Computing a Fourier transform with an Exponential

Question

If one has the following wave function in 'real' space $$ \phi(r) = e^{-a\sqrt{b^2+r^2}} $$ with $a,b\in\mathbb{R}$, is it possible to obtain an analytical form of the Fourier transformed expression $\widehat{\phi}(k)$. Computing $$ \widehat{\phi}(k)=\int^\infty_{-\infty} e^{-a\sqrt{b^2+r^2}}e^{-ikr}\,\mathrm dr $$ offers no help to a direct solution. Is there information in the literature I am missing on this. I've seen Wolfram math world has information on a FT of the function in the form $e^{-k_0|x|}$, but cannot see directly how this can be adapted to the above.

Answer 1

If you actually intend to integrate over all $ \bf \vec r$ in three-dimensional space then try using spherical coordinates.

I'll use the pure mathematicians's conventions regarding spherical coordinate notation:

$|{\bf \vec r}|= \rho$ and $ dV=d( {\bf \vec r})_3 =\rho^2 \sin \phi \ d\phi \ d\theta \ d\rho$.

Write $ \bf{\vec k}\cdot \bf { \vec r} = \kappa \rho \cos \phi$. Then integrate out in $\phi $ first.

1. Note that $\int _{\phi=0}^{\phi=\pi} e^{- i\kappa \rho \cos \phi } \sin \phi d\phi$ can be evaluated explicitly using the substitution $u= \cos \phi$. You get $2 \frac{\sin (\kappa \rho)}{ \kappa \rho}$.

2. The integral in $\theta$ is trivial and contributes a factor of $2\pi$ to the total answer.
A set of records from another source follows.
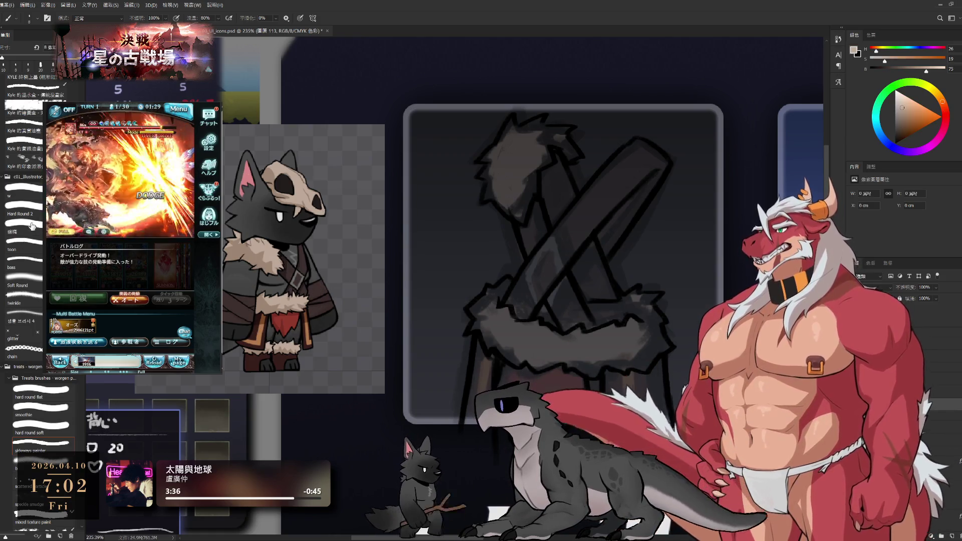
pyautogui.moveTo(501, 148); pyautogui.dragTo(583, 346)
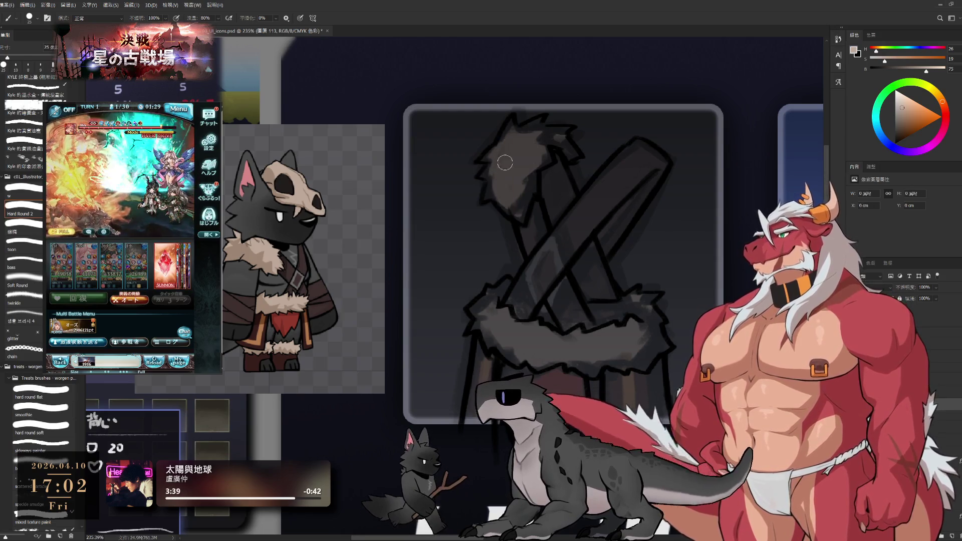
pyautogui.moveTo(519, 154); pyautogui.dragTo(612, 359)
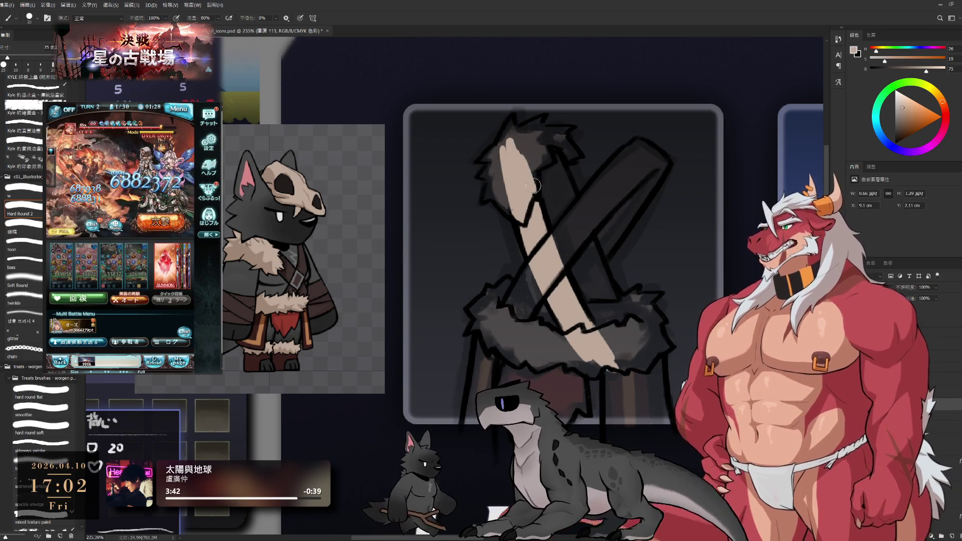
pyautogui.press('bracketleft')
# Fill the top fur tuft with beige from its left edge to its tips.
pyautogui.moveTo(490, 175)
pyautogui.mouseDown()
pyautogui.moveTo(487, 202)
pyautogui.moveTo(503, 214)
pyautogui.mouseUp()
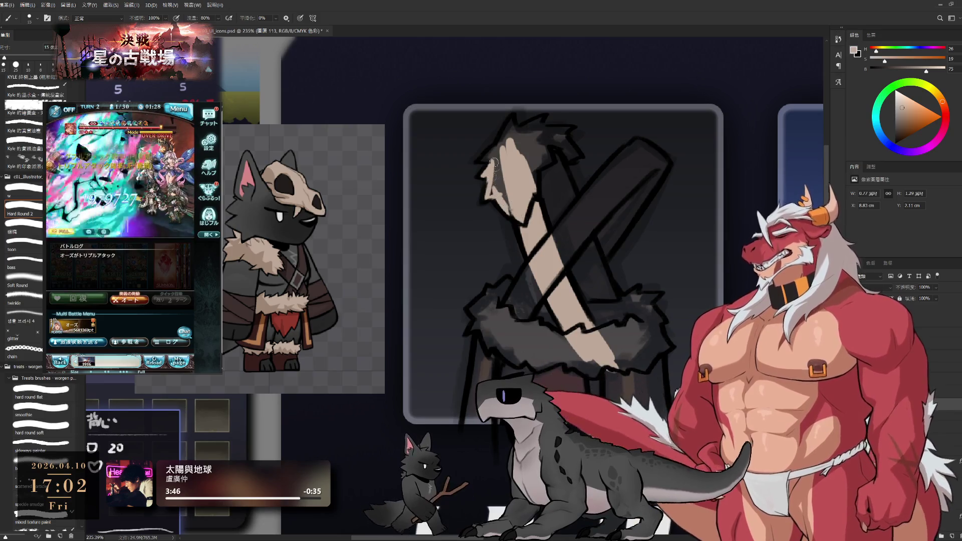
pyautogui.moveTo(496, 168); pyautogui.dragTo(497, 194)
pyautogui.moveTo(490, 151); pyautogui.dragTo(501, 210)
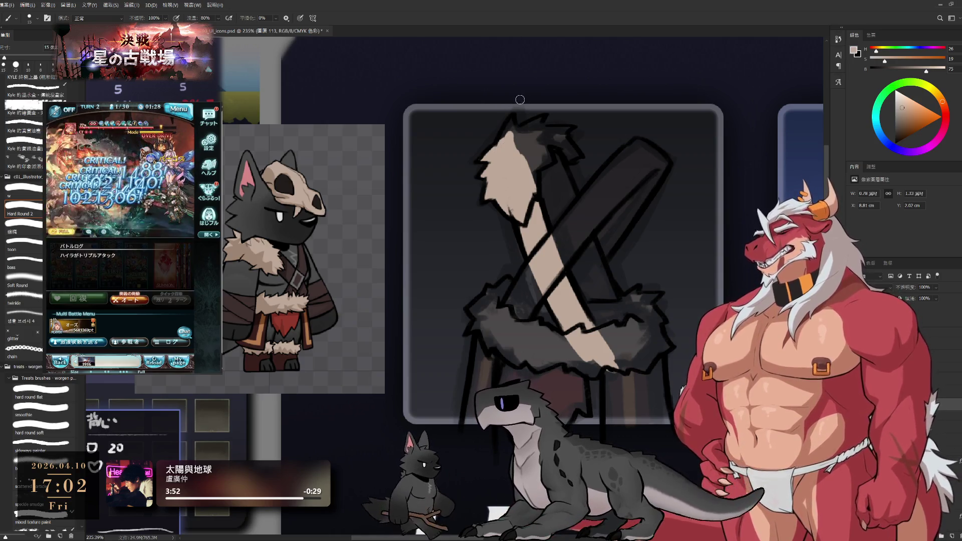
pyautogui.moveTo(517, 132); pyautogui.dragTo(527, 149)
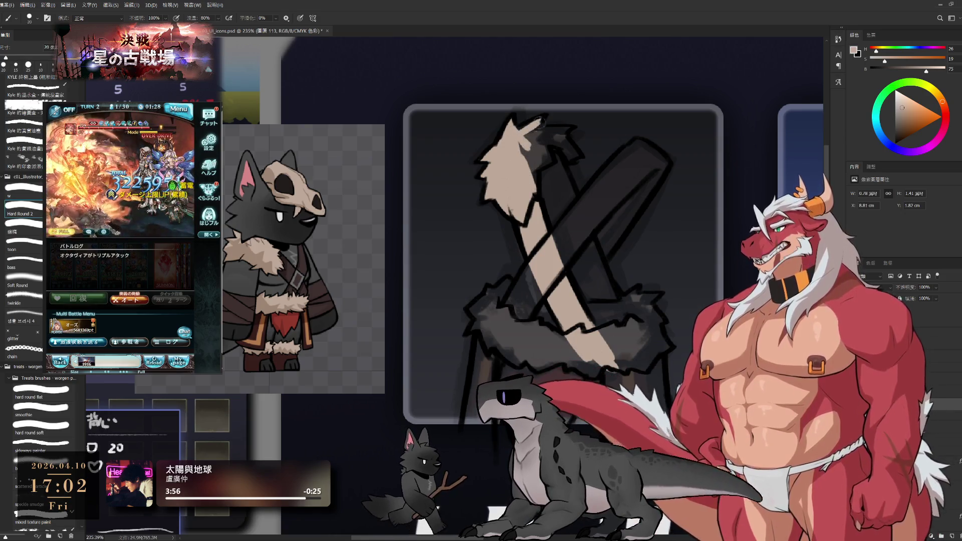
pyautogui.moveTo(529, 148); pyautogui.dragTo(539, 197)
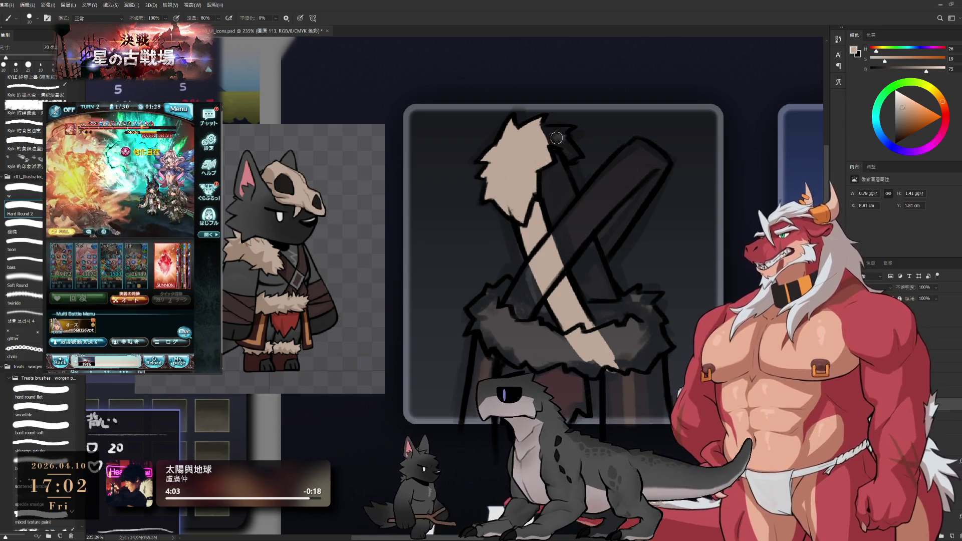
pyautogui.moveTo(556, 138)
pyautogui.mouseDown()
pyautogui.moveTo(569, 132)
pyautogui.moveTo(578, 155)
pyautogui.moveTo(561, 155)
pyautogui.mouseUp()
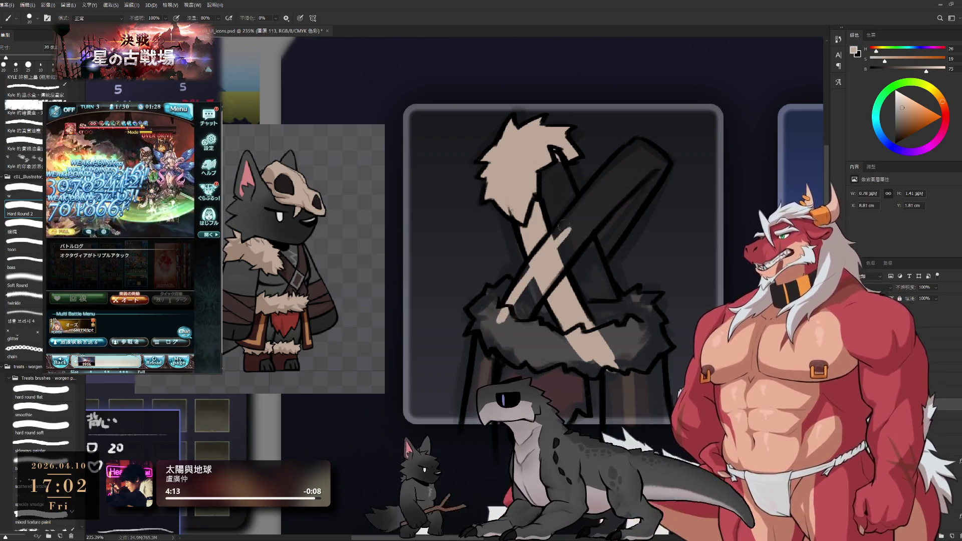
# Paint a wide beige stroke up along the right stick.
pyautogui.moveTo(518, 299); pyautogui.dragTo(584, 220)
pyautogui.moveTo(519, 300); pyautogui.dragTo(631, 179)
pyautogui.moveTo(526, 301)
pyautogui.mouseDown()
pyautogui.moveTo(640, 146)
pyautogui.moveTo(607, 224)
pyautogui.moveTo(645, 191)
pyautogui.moveTo(647, 153)
pyautogui.moveTo(659, 180)
pyautogui.mouseUp()
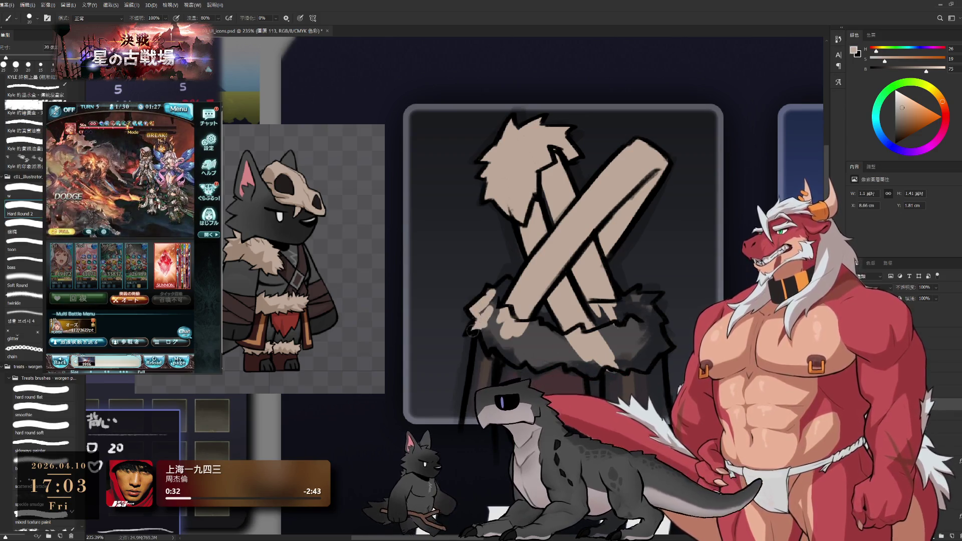
# Paint beige down the lower stick and over the fur wrap to finish the flat base.
pyautogui.moveTo(480, 344); pyautogui.dragTo(482, 383)
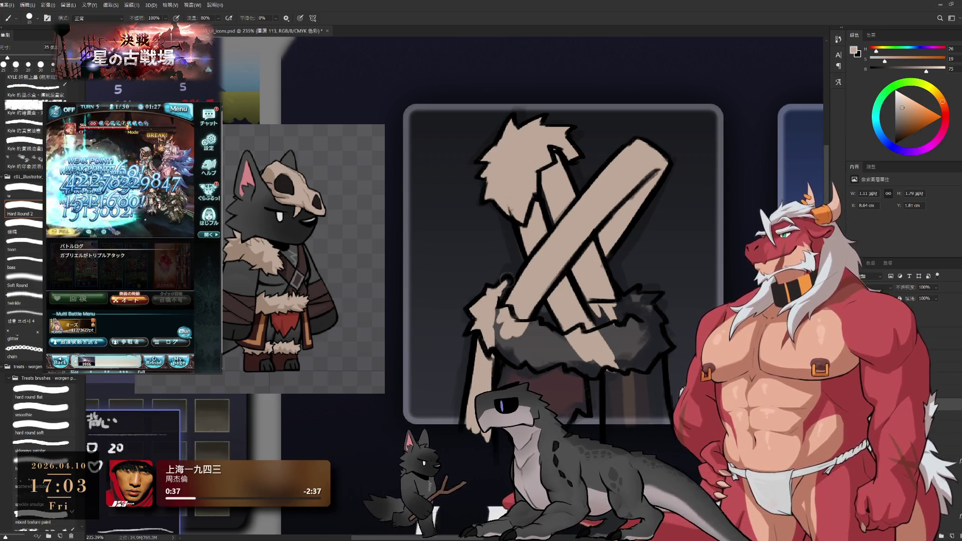
pyautogui.moveTo(502, 340)
pyautogui.mouseDown()
pyautogui.moveTo(527, 350)
pyautogui.moveTo(553, 321)
pyautogui.moveTo(572, 338)
pyautogui.moveTo(612, 331)
pyautogui.moveTo(645, 297)
pyautogui.mouseUp()
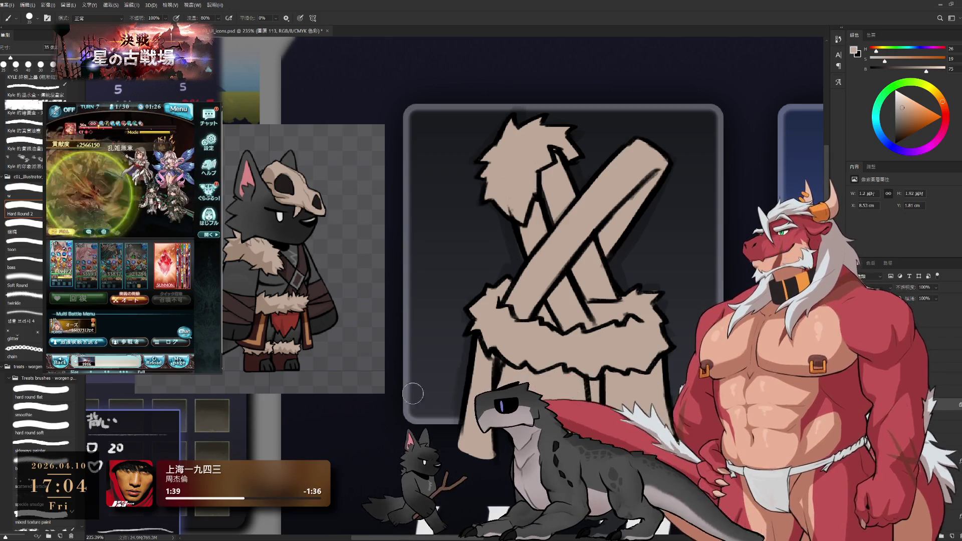
# Paint the hanging cloth below the fur in dark red.
pyautogui.keyDown('alt'); pyautogui.click(258, 331); pyautogui.keyUp('alt')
3. Then you must evaluate $\frac{4\pi}{\kappa} \int_{\rho=0}^{\rho=\infty} \rho {\sin (\kappa \rho)} e^{- a\sqrt{b^2 +\rho^2}} d \rho$. This is apparently not explicitly computable in elementary functions (even with Mathematica), but asymptotic approximations might be found using the Steepest Descent Method.